**Your assignment**
Which lines of the material below contain the string "each" when uppercase and lowercase are treated as different? Copy every such line.
Start of Given data
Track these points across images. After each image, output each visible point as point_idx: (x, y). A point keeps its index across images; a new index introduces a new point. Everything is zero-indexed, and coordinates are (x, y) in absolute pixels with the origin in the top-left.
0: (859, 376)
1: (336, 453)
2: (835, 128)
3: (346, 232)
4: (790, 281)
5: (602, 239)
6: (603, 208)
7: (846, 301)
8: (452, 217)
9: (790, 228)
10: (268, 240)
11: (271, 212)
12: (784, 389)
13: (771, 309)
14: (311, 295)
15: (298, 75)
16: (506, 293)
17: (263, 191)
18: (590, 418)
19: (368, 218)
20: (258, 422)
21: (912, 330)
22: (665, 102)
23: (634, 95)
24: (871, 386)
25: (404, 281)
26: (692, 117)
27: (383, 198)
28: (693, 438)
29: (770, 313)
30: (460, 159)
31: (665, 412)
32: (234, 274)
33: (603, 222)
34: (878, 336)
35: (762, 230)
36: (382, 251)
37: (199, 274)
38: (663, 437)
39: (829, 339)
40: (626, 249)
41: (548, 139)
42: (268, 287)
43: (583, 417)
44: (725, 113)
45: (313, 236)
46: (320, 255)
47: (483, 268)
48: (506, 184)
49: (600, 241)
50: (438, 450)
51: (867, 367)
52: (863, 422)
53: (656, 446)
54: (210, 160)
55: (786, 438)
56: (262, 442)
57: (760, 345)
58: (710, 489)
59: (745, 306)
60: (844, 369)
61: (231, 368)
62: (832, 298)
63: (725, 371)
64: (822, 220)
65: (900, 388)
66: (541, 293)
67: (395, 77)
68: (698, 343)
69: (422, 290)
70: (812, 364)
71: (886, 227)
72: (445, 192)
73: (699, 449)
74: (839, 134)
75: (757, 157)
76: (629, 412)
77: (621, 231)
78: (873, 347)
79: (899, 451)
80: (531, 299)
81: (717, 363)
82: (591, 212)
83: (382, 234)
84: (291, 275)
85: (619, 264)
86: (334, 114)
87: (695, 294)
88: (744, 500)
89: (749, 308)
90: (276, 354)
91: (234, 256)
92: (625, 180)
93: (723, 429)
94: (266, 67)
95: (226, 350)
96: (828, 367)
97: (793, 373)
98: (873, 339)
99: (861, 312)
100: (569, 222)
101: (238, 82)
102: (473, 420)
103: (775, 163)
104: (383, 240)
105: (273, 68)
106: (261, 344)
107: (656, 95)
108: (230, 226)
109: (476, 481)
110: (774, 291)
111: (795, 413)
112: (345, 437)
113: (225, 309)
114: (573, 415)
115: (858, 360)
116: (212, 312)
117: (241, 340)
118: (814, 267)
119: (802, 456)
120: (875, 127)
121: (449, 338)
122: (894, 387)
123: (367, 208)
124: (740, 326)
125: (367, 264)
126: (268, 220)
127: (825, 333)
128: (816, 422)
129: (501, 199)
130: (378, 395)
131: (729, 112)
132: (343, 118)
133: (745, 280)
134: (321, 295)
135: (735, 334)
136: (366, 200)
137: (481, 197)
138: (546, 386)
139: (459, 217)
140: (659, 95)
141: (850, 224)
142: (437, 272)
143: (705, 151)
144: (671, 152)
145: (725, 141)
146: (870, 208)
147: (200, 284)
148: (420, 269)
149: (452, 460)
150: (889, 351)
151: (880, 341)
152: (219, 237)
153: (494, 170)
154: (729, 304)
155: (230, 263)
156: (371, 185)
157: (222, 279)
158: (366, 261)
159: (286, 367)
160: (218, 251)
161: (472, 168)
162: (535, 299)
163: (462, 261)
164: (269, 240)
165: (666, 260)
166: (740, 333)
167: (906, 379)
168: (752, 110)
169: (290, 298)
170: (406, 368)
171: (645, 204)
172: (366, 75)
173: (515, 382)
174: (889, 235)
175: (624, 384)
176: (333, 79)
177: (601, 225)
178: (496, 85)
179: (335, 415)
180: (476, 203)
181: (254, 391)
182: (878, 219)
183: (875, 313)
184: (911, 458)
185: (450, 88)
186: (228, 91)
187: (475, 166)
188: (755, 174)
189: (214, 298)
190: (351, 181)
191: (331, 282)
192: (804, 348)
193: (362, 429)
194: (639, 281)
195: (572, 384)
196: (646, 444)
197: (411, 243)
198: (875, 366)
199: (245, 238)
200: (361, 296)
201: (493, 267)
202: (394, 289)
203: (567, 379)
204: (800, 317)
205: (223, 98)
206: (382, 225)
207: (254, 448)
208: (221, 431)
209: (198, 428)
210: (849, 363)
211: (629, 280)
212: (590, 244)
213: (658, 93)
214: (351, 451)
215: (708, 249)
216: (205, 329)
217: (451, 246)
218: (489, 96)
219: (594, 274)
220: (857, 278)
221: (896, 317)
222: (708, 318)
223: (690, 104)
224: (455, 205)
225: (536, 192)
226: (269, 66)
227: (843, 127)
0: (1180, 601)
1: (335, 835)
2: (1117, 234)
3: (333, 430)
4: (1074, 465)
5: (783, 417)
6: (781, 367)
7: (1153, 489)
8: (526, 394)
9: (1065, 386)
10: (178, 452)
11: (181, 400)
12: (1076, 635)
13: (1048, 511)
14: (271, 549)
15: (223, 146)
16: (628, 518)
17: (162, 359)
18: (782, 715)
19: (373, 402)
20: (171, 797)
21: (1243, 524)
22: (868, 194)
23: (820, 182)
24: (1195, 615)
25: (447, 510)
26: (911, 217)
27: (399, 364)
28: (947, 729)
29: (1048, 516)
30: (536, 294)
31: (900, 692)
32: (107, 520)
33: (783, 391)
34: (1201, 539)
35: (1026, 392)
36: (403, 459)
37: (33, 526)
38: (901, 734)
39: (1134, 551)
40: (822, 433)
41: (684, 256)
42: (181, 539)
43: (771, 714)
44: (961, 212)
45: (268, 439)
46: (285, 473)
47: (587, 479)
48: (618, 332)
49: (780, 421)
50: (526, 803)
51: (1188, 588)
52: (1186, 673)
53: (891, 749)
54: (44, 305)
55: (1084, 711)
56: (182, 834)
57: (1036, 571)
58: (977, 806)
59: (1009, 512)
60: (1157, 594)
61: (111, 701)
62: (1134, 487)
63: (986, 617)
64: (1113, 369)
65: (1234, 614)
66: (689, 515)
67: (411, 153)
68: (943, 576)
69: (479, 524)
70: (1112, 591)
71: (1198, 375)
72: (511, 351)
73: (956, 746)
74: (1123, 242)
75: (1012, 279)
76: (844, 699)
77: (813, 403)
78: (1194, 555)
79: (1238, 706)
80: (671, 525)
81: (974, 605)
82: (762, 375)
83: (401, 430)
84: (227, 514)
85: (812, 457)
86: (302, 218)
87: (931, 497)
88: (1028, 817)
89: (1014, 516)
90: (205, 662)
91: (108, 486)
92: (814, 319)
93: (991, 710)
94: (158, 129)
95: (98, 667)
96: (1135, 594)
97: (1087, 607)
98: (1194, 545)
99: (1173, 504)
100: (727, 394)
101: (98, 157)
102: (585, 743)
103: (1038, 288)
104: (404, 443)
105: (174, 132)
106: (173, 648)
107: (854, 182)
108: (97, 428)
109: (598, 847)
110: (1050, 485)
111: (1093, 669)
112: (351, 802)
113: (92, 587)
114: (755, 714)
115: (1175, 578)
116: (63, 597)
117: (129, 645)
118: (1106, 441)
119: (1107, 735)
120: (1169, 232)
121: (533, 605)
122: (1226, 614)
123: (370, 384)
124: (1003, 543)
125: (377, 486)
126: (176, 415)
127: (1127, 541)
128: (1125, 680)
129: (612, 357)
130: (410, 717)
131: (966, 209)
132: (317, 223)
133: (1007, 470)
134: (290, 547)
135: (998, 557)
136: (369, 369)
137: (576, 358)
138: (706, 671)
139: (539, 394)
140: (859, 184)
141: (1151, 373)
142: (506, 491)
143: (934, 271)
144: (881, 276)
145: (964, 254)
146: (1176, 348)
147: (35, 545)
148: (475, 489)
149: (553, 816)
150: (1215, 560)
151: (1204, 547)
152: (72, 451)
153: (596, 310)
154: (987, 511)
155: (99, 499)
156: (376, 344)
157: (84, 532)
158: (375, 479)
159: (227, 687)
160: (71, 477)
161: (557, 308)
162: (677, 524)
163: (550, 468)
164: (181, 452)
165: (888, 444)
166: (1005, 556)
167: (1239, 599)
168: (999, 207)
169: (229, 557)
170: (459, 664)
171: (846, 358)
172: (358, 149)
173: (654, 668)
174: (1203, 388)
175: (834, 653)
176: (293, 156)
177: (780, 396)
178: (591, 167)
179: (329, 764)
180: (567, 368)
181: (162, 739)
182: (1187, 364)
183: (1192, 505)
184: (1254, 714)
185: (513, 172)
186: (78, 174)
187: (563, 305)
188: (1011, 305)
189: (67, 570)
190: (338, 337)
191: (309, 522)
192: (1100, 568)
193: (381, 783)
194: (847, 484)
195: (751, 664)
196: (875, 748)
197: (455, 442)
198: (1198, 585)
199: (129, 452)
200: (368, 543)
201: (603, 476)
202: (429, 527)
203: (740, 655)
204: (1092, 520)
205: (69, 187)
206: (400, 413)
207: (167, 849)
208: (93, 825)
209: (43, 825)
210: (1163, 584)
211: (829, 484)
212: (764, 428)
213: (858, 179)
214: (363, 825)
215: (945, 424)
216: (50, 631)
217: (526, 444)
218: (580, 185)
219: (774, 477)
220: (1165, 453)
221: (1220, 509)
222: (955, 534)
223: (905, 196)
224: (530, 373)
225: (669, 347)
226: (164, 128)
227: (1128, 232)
End of Given data
**Task result**
Track these points across images. After each image, output each visible point as point_idx: (x, y). A point keeps its index across images; a new index introduces a new point. Everything is zero-indexed, and coordinates are (x, y) in absolute pixels with the origin in the top-left.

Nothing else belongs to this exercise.